[Provided information]

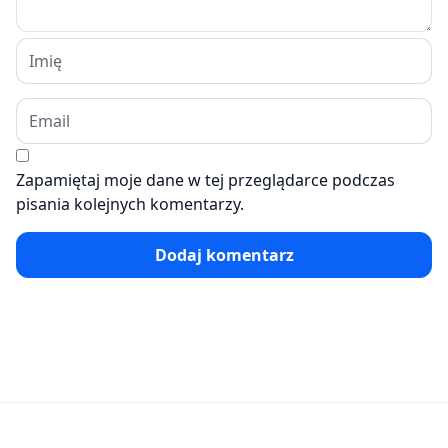
Zapamiętaj moje dane w tej przeglądarce podczas
pisania kolejnych komentarzy.
Dodaj komentarz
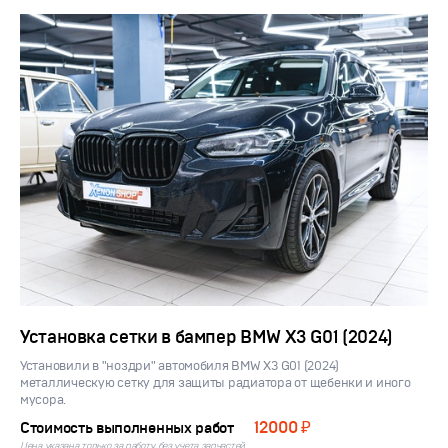
Установка сетки в бампер BMW X3 G01 (2024)
Установили в "ноздри" автомобиля BMW X3 G01 (2024)
металлическую сетку для защиты радиатора от щебенки и иного
мусора.
12000 ₽
Стоимость выполненных работ
Цена указана только за работу, без учета запчастей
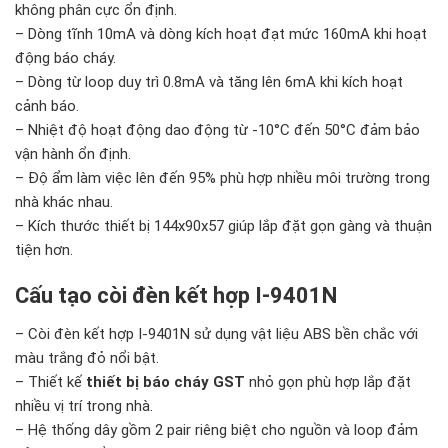
không phân cực ổn định.
– Dòng tĩnh 10mA và dòng kích hoạt đạt mức 160mA khi hoạt
động báo cháy.
– Dòng từ loop duy trì 0.8mA và tăng lên 6mA khi kích hoạt
cảnh báo.
– Nhiệt độ hoạt động dao động từ -10°C đến 50°C đảm bảo
vận hành ổn định.
– Độ ẩm làm việc lên đến 95% phù hợp nhiều môi trường trong
nhà khác nhau.
– Kích thước thiết bị 144x90x57 giúp lắp đặt gọn gàng và thuận
tiện hơn.
Cấu tạo còi đèn kết hợp I-9401N
– Còi đèn kết hợp I-9401N sử dụng vật liệu ABS bền chắc với
màu trắng đỏ nổi bật.
– Thiết kế
thiết bị báo cháy GST
nhỏ gọn phù hợp lắp đặt
nhiều vị trí trong nhà.
– Hệ thống dây gồm 2 pair riêng biệt cho nguồn và loop đảm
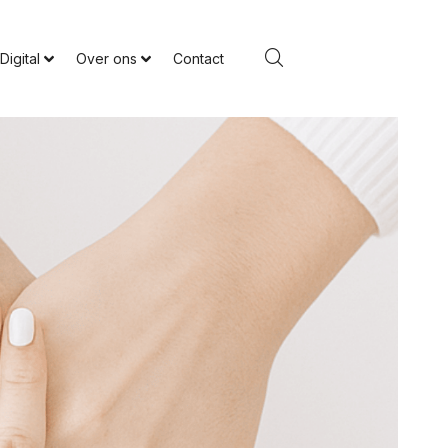
Digital
Over ons
Contact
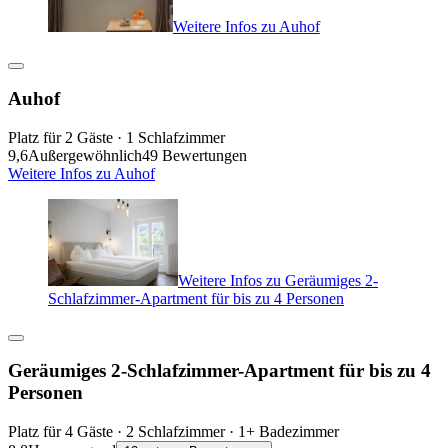
Weitere Infos zu Auhof
Auhof
Platz für 2 Gäste · 1 Schlafzimmer
9,6
Außergewöhnlich
49 Bewertungen
Weitere Infos zu Auhof
Weitere Infos zu Geräumiges 2-
Schlafzimmer-Apartment für bis zu 4 Personen
Geräumiges 2-Schlafzimmer-Apartment für bis zu 4
Personen
Platz für 4 Gäste · 2 Schlafzimmer · 1+ Badezimmer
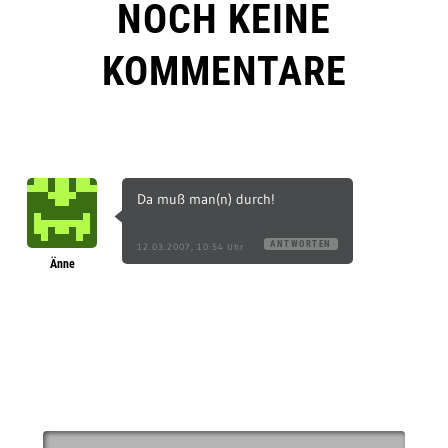
NOCH KEINE
KOMMENTARE
Da muß man(n) durch!
ANTWORTEN
12.03.2007, 10:54 Uhr
Änne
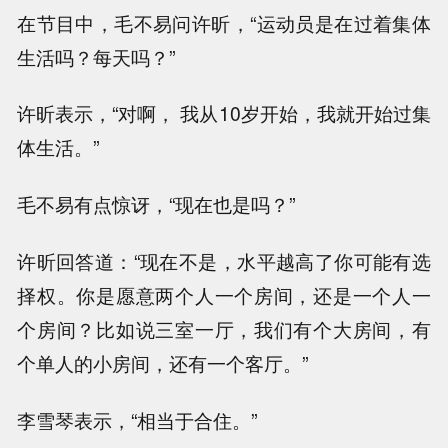
在节目中，毛不易问许昕，“运动员是在过着集体
生活吗？每天吗？”
许昕表示，“对啊， 我从10岁开始，我就开始过集
体生活。”
毛不易有点惊讶，“现在也是吗？”
许昕回答道：“现在不是，水平越高了你可能有选
择权。你是愿意两个人一个房间，还是一个人一
个房间？比如说三室一厅，我们有个大房间，有
个单人的小房间，还有一个客厅。”
李雪琴表示，“相当于合住。”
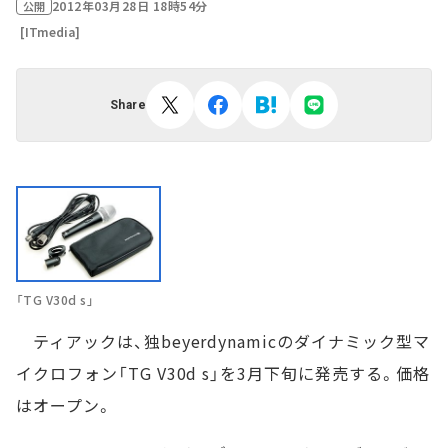
2012年03月28日 18時54分
公開
[ITmedia]
Share
「TG V30d s」
ティアックは、独beyerdynamicのダイナミック型マ
イクロフォン「TG V30d s」を3月下旬に発売する。価格
はオープン。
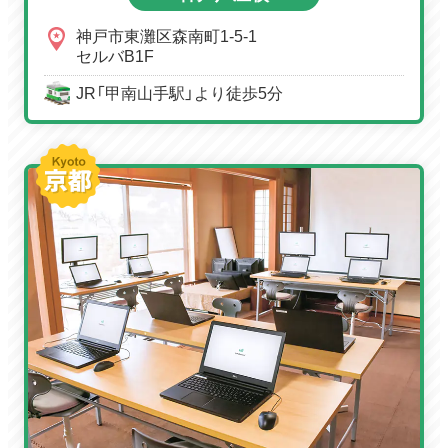
神戸市東灘区森南町1-5-1
セルバB1F
JR「甲南山手駅」より徒歩5分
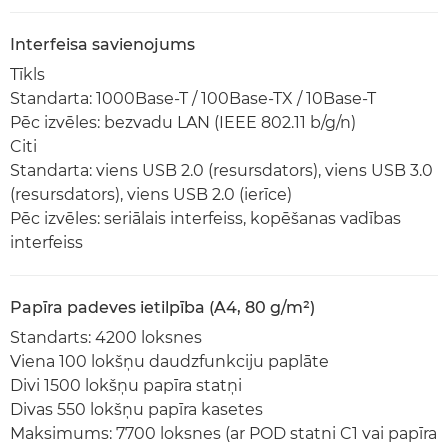
Interfeisa savienojums
Tīkls
Standarta: 1000Base-T / 100Base-TX / 10Base-T
Pēc izvēles: bezvadu LAN (IEEE 802.11 b/g/n)
Citi
Standarta: viens USB 2.0 (resursdators), viens USB 3.0
(resursdators), viens USB 2.0 (ierīce)
Pēc izvēles: seriālais interfeiss, kopēšanas vadības
interfeiss
Papīra padeves ietilpība (A4, 80 g/m²)
Standarts: 4200 loksnes
Viena 100 lokšņu daudzfunkciju paplāte
Divi 1500 lokšņu papīra statņi
Divas 550 lokšņu papīra kasetes
Maksimums: 7700 loksnes (ar POD statni C1 vai papīra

[/Provided information]

Set down the entries above exactly, and keep every picture out of your copy.

__Written reply__
Zapamiętaj moje dane w tej przeglądarce podczas
pisania kolejnych komentarzy.
Dodaj komentarz
Установка сетки в бампер BMW X3 G01 (2024)
Установили в "ноздри" автомобиля BMW X3 G01 (2024)
металлическую сетку для защиты радиатора от щебенки и иного
мусора.
12000 ₽
Стоимость выполненных работ
Цена указана только за работу, без учета запчастей
không phân cực ổn định.
– Dòng tĩnh 10mA và dòng kích hoạt đạt mức 160mA khi hoạt
động báo cháy.
– Dòng từ loop duy trì 0.8mA và tăng lên 6mA khi kích hoạt
cảnh báo.
– Nhiệt độ hoạt động dao động từ -10°C đến 50°C đảm bảo
vận hành ổn định.
– Độ ẩm làm việc lên đến 95% phù hợp nhiều môi trường trong
nhà khác nhau.
– Kích thước thiết bị 144x90x57 giúp lắp đặt gọn gàng và thuận
tiện hơn.
Cấu tạo còi đèn kết hợp I-9401N
– Còi đèn kết hợp I-9401N sử dụng vật liệu ABS bền chắc với
màu trắng đỏ nổi bật.
– Thiết kế
thiết bị báo cháy GST
nhỏ gọn phù hợp lắp đặt
nhiều vị trí trong nhà.
– Hệ thống dây gồm 2 pair riêng biệt cho nguồn và loop đảm
Digital
Over ons
Contact
Weitere Infos zu Auhof
Auhof
Platz für 2 Gäste · 1 Schlafzimmer
9,6
Außergewöhnlich
49 Bewertungen
Weitere Infos zu Auhof
Weitere Infos zu Geräumiges 2-
Schlafzimmer-Apartment für bis zu 4 Personen
Geräumiges 2-Schlafzimmer-Apartment für bis zu 4
Personen
Platz für 4 Gäste · 2 Schlafzimmer · 1+ Badezimmer
NOCH KEINE
KOMMENTARE
Da muß man(n) durch!
ANTWORTEN
12.03.2007, 10:54 Uhr
Änne
在节目中，毛不易问许昕，“运动员是在过着集体
生活吗？每天吗？”
许昕表示，“对啊， 我从10岁开始，我就开始过集
体生活。”
毛不易有点惊讶，“现在也是吗？”
许昕回答道：“现在不是，水平越高了你可能有选
择权。你是愿意两个人一个房间，还是一个人一
个房间？比如说三室一厅，我们有个大房间，有
个单人的小房间，还有一个客厅。”
李雪琴表示，“相当于合住。”
2012年03月28日 18時54分
公開
[ITmedia]
Share
「TG V30d s」
ティアックは、独beyerdynamicのダイナミック型マ
イクロフォン「TG V30d s」を3月下旬に発売する。価格
はオープン。
神戸市東灘区森南町1-5-1
セルバB1F
JR「甲南山手駅」より徒歩5分
Interfeisa savienojums
Tīkls
Standarta: 1000Base-T / 100Base-TX / 10Base-T
Pēc izvēles: bezvadu LAN (IEEE 802.11 b/g/n)
Citi
Standarta: viens USB 2.0 (resursdators), viens USB 3.0
(resursdators), viens USB 2.0 (ierīce)
Pēc izvēles: seriālais interfeiss, kopēšanas vadības
interfeiss
Papīra padeves ietilpība (A4, 80 g/m²)
Standarts: 4200 loksnes
Viena 100 lokšņu daudzfunkciju paplāte
Divi 1500 lokšņu papīra statņi
Divas 550 lokšņu papīra kasetes
Maksimums: 7700 loksnes (ar POD statni C1 vai papīra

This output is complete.